Customers are welcome to test the horse as often as they want, no matter how long, as long as the horse is happy with it. We actually encourage people to take their time with testing and look at the horse thoroughly to make sure that they are certain about their choice and that there is nothing wrong with the horse. We would rather have people that take their time to make a good decision than rush into a decision and don’t try out the horse as they should have.
Any tips for vaulters when trying out their new vaulting horse?
First and foremost, be kind to the horse and don’t provoke it or try to see what their pain threshold is. This may sound strange, but we have had customers who consciously provoked the horse with, for example, a hard landing to see how the horse would react. We ask these people to leave. Most horses are still in training when sold, take this into account when trying out for the first time.

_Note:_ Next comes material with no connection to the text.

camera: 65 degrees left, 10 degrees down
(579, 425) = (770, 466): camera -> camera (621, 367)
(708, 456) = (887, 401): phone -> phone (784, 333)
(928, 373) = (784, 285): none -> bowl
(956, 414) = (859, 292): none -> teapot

What is your vision of vaulting in the future? Especially regarding the horses.
I think personally we already made big improvements over the years regarding horse quality compared to 10/15 years ago. Nowadays you see that more horses are showing a real canter instead of a mix of trot and canter and I hope that this trend will continue. Going forward I hope that when we are going to big tournaments like WEG or the World Cup, that we as a sport are taken seriously and also that our horses are seen as happy and healthy athletes and not just there to canter around. I get a lot of comments from people who are not into vaulting saying “Why do you need a horse for that?” which I can understand because of the way we train and do a lot on the mechanical horse. We have to make sure that vaulting is and stays an equestrian sport and that the horse is part of the team.
How did you get through Corona?
Thanks to our good reputation and loyal clients we were still able to sell some horses during corona, if that hadn’t been the case we would not have been able to pull through.

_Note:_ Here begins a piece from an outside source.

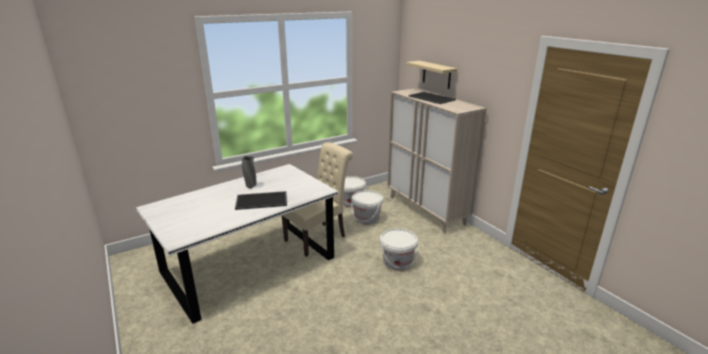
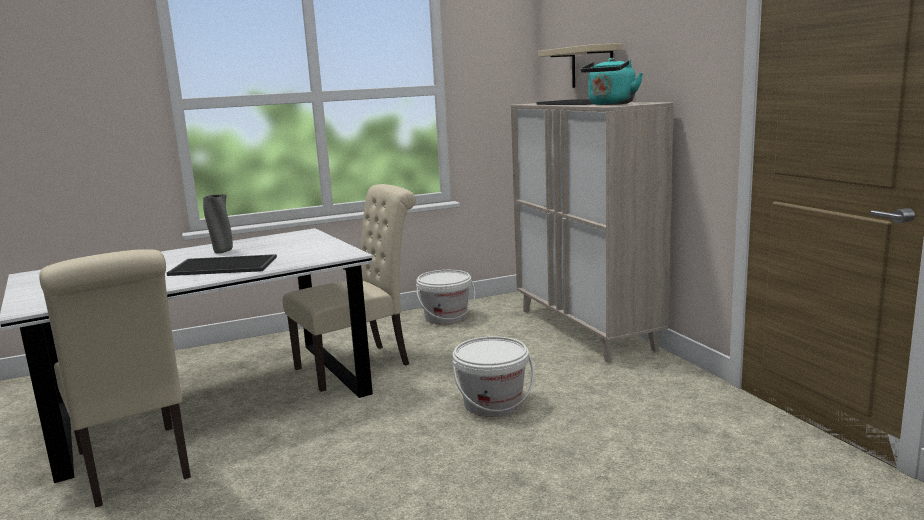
camera: 10 degrees right, 10 degrees down
(232, 311) = (136, 468): none -> beige chair
(367, 218) = (464, 340): white bucket -> none
(454, 106) = (610, 104): none -> turquoise kettle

How did the selling of horses work during Corona?
We would send videos of the horse to the client and if it was possible the client would try to come to our stable to meet the horse (which involved often quarantine time, PCR tests and having to cross different borders). Normally only some horses are sold over video, during corona around ¾ of our horses were sold via video.
Any tips on how to look at an online advert of a horse?
When I look online I am always interested in the video and the way that it has been edited can give away a lot. Some sellers will cut the video off every time the horse does something it is not supposed to do and will put a picture instead. This doesn’t mean that pictures in a video are bad, but a picture every 10 seconds means most of the time no good. Furthermore I try to take the description not too seriously since the advertiser will always try to make the advertisement look its best because they are trying to sell their horse.
Any news or additional information you would like to tell our community?
This year we are getting started with competitions again. We are looking forward to competing at the Junior World Championship in Le Mans and the Senior World Championships in Budapest and see all the people that we missed because of Corona.